(What you will do)
In the Hansard speech below, rewrite the part that opens with "This evening I" and closes with "the federal parliament.", changing "federal parliament" to "Commonwealth parliament".

(Source document)
House debates

Wednesday, 17 November 2010

Adjournment

Flinders Electorate: State Government Services

7:10 pm

Photo of Greg HuntGreg Hunt (Flinders, Liberal Party, Shadow Minister for Climate Action, Environment and Heritage) Share this | | Hansard source

This evening I want to raise three items of community dissatisfaction with the state government in Victoria. As we approach the eve of the election I have been approached by the community in relation to all of these issues as they have not had satisfaction from the state government and they wished the issues to be raised within the jurisdiction of the federal parliament.

First, on the Mornington Peninsula, we have seen dangerous dereliction of the emergency services and in particular the ambulance services. Martin Dixon, the state member, and I have previously raised these issues, but the state government has been utterly inadequate. We have seen a stark reminder of how the emergency services are underresourced. In particular, police recently had to take a Sorrento woman who had overdosed to hospital in their squad car because the nearest ambulance was in Keysborough, 40 minutes away. Secondly, there was an 87-year-old woman suffering from severe respiratory distress who had to wait 41 minutes for an ambulance in Rye, with potentially catastrophic consequences. In addition, in the same week it emerged that Ambulance Victoria had been unable to attend more than 60 calls over the course of a single evening, more broadly, due to a lack of resources. These are life-threatening incidents, all of which have posed risks to constituents in the electorate of Flinders at the federal level and in particular in the electorate of Nepean at the state level. It is time for a dramatic overhaul of the emergency services. The workers, the ambulance operators, the drivers and the paramedics do a magnificent job. They have simply not been given the overarching support services and resources needed to carry out their job. The ‘tooth to tail ratio’—to use military terms—is unacceptably low. In emergency services terms it means that there is not enough grunt given where it is needed.

(Dataset excerpts)

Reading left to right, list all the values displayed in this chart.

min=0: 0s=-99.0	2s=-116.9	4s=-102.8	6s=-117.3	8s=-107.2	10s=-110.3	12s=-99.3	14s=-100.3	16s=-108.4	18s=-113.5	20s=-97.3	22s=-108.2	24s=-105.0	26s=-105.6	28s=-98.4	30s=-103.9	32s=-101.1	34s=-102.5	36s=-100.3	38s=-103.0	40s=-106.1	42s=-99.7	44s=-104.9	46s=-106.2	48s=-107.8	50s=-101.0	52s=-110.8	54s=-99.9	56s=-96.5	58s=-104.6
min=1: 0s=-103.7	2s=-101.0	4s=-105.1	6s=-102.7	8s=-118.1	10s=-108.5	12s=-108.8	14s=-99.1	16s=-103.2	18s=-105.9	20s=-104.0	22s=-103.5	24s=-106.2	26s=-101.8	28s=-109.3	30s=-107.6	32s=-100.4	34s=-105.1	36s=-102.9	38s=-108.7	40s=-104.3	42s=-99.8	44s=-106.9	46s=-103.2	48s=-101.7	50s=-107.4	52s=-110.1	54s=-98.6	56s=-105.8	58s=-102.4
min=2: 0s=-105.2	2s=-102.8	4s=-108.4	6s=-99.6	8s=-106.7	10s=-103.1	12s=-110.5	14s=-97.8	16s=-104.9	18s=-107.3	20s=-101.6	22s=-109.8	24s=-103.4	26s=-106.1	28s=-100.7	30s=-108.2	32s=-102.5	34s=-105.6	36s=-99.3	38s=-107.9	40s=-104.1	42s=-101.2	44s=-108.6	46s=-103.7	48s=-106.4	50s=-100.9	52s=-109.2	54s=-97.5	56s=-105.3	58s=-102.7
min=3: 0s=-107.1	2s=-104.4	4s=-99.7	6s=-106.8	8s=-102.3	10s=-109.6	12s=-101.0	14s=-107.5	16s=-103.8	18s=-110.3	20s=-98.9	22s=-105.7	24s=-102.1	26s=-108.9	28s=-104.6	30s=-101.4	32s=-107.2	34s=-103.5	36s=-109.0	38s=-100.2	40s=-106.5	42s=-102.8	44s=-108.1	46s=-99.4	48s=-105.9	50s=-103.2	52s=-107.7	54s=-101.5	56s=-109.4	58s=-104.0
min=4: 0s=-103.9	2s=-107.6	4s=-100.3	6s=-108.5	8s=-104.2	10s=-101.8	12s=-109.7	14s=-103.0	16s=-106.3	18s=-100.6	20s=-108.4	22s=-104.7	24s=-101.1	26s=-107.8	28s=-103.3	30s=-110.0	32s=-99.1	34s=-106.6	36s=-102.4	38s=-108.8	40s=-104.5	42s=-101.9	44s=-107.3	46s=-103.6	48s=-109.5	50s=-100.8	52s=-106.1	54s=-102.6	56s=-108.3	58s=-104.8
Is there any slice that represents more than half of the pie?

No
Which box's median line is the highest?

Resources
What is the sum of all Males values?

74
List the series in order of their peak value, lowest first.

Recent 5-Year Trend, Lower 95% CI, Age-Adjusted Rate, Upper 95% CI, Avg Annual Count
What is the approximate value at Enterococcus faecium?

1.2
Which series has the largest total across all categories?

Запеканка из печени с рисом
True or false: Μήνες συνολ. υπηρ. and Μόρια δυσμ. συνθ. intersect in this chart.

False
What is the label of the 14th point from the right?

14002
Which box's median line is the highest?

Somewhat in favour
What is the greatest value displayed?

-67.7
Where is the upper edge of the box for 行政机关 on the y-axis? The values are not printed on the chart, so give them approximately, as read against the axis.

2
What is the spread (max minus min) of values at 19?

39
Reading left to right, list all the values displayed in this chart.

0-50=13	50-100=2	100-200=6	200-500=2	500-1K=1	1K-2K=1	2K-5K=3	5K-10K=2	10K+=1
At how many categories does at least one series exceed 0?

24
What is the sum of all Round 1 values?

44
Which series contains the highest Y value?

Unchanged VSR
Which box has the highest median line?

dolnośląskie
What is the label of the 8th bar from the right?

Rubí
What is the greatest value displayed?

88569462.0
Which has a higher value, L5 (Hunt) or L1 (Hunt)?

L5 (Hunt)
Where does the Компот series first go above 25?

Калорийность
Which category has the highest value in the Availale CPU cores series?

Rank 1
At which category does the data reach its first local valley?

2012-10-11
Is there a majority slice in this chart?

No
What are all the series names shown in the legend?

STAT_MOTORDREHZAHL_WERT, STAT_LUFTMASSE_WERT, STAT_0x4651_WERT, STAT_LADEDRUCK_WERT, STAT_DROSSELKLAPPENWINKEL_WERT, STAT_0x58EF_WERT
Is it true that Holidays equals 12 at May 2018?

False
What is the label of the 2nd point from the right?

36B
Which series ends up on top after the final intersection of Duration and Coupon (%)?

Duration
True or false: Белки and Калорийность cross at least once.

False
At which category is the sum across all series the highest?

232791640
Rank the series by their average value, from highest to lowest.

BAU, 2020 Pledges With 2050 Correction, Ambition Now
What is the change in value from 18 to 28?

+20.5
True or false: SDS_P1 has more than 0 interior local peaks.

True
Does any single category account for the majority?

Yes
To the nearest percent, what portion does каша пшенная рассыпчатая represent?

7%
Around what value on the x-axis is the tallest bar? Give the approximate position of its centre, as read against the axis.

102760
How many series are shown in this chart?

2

(Problem solution)
This evening I want to raise three items of community dissatisfaction with the state government in Victoria. As we approach the eve of the election I have been approached by the community in relation to all of these issues as they have not had satisfaction from the state government and they wished the issues to be raised within the jurisdiction of the Commonwealth parliament.